━━━━━ Text for analysis

Tuesday, January 19, 2010

Rash around the Humira Injection Site

I did want to share a little experience that we had over the weekend. Anna had received her latest Humira injection this past Wednesday. On Friday evening, she mentioned that the area of her leg (where I had given the injection) was itchy. I took a look at it, and there was a rash around the area, and it was slightly warm to the touch. I got out the little booklet about Humira, where it said that this occurrence could indeed happen. It should go away in a few days, but if it did not, we should call the doctor immediately. Well, I did e-mail the doctor's office (just for a "heads up." I figured that it lasted through the weekend, I would call the on-call person.) However, good news! By Saturday morning, the itching had subsided and everything was okay.

I did hear back from the doctor's office. They suggested that we could put some Hydrocortizone cream or Benedryll cream on the area after the injection. Also, the main worry would be if the itching and redness developed into an infection (which it did not).

I wanted to share this for anyone else who may be taking Humira injections---just in case you experience something similar. All's well that ends well!

With Privilege Comes Responsibility

I've had many thoughts this past week, and today when I was mentally trying to summarize them all, I came up with this title (not original, but very true and very quotable).

━━━━━━━━━━

• Brief A:
In the blog post, on what day did Anna receive her latest Humira injection?
• Brief B:
List every day of the week that is named in the blog post.
• Brief C:
Update the blog post from "With Privilege Comes" down to "and very quotable).", changing "this past week" to "this past month".

━━━━━ Data section

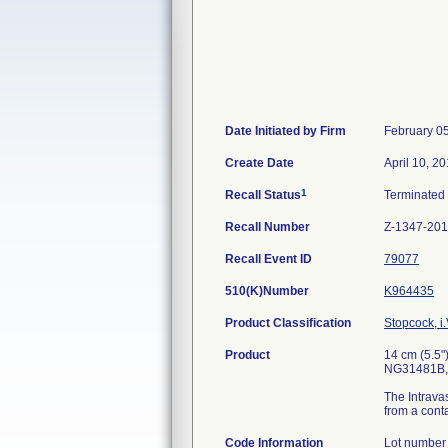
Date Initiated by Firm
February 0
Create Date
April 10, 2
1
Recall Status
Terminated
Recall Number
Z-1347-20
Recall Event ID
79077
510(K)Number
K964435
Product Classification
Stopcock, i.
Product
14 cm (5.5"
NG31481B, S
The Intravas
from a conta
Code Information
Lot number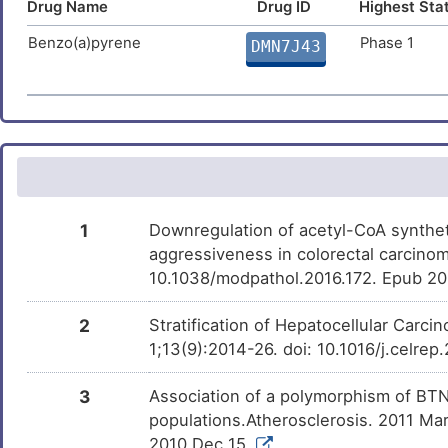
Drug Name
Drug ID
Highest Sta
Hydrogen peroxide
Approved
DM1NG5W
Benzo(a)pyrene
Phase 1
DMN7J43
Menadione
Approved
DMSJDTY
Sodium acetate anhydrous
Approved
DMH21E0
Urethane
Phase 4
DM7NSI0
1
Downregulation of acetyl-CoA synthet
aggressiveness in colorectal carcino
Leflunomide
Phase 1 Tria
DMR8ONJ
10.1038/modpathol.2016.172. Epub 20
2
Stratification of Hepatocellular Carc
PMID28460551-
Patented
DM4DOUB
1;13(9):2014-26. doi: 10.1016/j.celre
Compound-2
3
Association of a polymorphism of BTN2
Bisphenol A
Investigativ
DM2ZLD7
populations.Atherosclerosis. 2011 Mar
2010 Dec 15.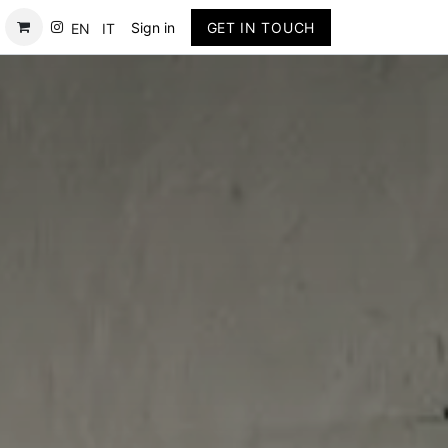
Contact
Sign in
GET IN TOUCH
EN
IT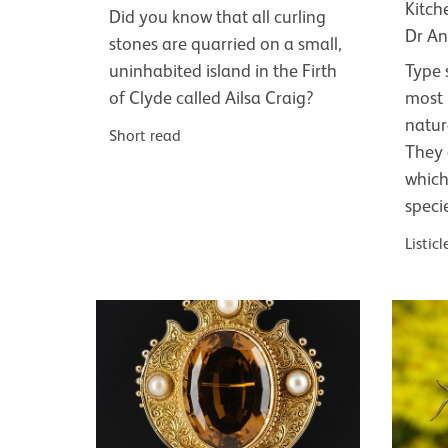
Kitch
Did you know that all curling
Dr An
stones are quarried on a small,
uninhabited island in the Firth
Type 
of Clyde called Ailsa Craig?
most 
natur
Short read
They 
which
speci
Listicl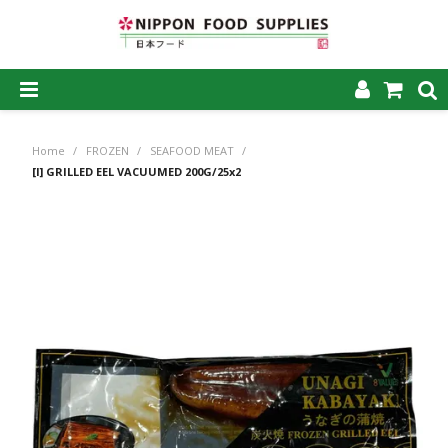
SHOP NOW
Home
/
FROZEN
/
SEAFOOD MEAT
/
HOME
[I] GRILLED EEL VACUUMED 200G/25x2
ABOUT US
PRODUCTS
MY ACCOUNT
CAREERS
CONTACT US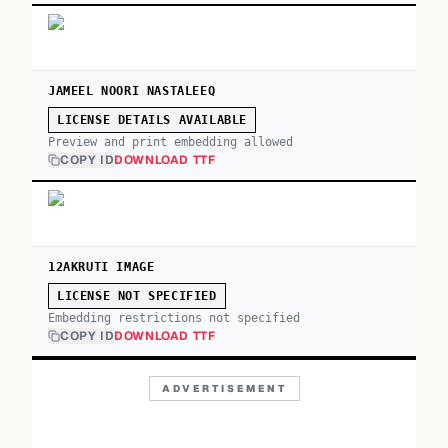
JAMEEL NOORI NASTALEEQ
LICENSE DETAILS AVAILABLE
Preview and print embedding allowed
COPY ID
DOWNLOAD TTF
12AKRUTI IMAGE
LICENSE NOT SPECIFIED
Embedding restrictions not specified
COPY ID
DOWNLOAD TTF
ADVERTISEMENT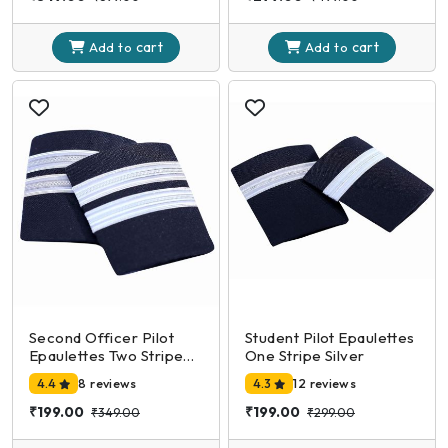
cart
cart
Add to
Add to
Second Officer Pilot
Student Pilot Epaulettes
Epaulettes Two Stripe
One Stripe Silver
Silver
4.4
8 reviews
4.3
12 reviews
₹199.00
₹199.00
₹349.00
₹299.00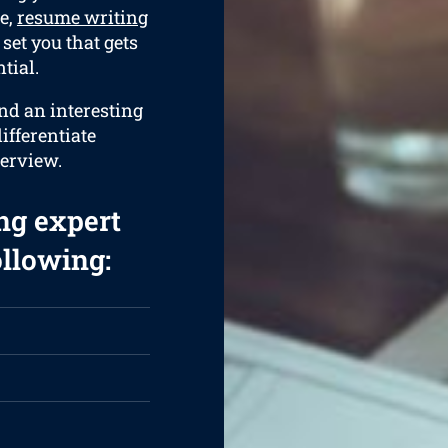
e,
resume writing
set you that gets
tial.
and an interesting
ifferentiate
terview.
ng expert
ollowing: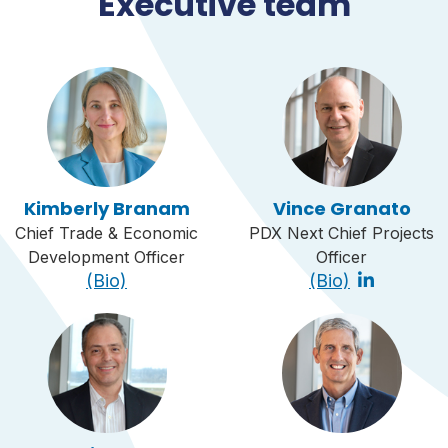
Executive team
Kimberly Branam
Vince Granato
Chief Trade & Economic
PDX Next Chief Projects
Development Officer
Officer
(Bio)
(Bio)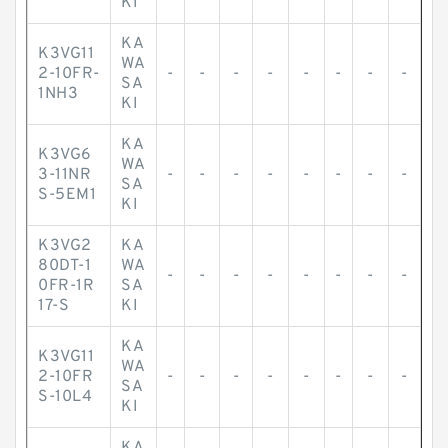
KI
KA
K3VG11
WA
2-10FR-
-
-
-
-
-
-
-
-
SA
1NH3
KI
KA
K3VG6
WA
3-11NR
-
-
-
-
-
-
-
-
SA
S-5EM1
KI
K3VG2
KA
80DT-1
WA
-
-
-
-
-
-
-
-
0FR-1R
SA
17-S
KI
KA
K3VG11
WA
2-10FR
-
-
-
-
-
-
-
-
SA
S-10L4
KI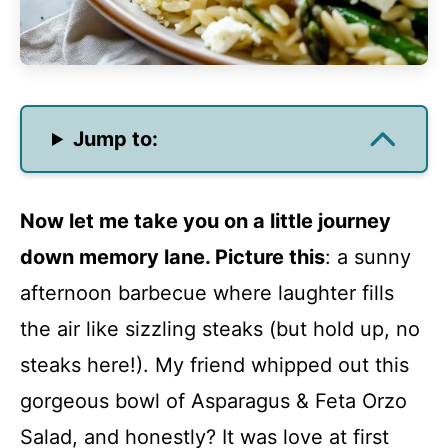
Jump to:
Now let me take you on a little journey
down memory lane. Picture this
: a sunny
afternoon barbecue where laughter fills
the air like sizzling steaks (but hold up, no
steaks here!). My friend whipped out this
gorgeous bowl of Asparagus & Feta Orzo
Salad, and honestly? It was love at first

━━━━━━━━━━
━━━━━ Data section

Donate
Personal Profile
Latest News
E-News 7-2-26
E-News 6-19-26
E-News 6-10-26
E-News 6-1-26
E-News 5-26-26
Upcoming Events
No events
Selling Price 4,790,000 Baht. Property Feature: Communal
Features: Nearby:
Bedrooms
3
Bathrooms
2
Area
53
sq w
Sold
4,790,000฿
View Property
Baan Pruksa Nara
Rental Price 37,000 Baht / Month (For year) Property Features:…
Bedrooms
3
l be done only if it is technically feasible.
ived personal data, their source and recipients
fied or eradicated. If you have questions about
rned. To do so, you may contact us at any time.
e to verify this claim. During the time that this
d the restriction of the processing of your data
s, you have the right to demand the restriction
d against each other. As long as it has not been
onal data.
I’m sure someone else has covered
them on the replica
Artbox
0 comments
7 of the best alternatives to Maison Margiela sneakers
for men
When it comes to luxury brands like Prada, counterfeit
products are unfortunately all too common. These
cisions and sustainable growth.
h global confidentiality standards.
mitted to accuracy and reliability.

━━━━━━━━━━
━━━━━ Data section

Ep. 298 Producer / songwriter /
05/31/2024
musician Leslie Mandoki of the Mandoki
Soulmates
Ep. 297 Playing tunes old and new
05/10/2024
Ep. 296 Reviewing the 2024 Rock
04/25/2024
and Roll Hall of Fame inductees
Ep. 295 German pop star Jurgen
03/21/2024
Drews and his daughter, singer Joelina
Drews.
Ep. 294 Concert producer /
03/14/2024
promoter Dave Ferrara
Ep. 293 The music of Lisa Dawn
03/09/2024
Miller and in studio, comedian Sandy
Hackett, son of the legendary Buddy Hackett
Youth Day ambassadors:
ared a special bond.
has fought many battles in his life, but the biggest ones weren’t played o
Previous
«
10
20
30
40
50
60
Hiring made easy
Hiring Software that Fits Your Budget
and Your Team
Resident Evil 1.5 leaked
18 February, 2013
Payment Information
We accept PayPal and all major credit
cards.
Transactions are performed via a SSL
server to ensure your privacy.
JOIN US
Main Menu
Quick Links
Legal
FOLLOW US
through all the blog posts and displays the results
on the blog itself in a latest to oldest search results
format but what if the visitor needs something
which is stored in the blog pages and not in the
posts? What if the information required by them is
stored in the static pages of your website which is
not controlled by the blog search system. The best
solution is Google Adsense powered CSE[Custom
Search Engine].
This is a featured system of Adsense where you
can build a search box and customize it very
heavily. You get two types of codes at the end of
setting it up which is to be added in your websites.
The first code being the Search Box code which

━━━━━━━━━━

• Task response A:
This past Wednesday.

• Task response B:
Tuesday, Wednesday, Friday, Saturday

• Task response C:
With Privilege Comes Responsibility

I've had many thoughts this past month, and today when I was mentally trying to summarize them all, I came up with this title (not original, but very true and very quotable).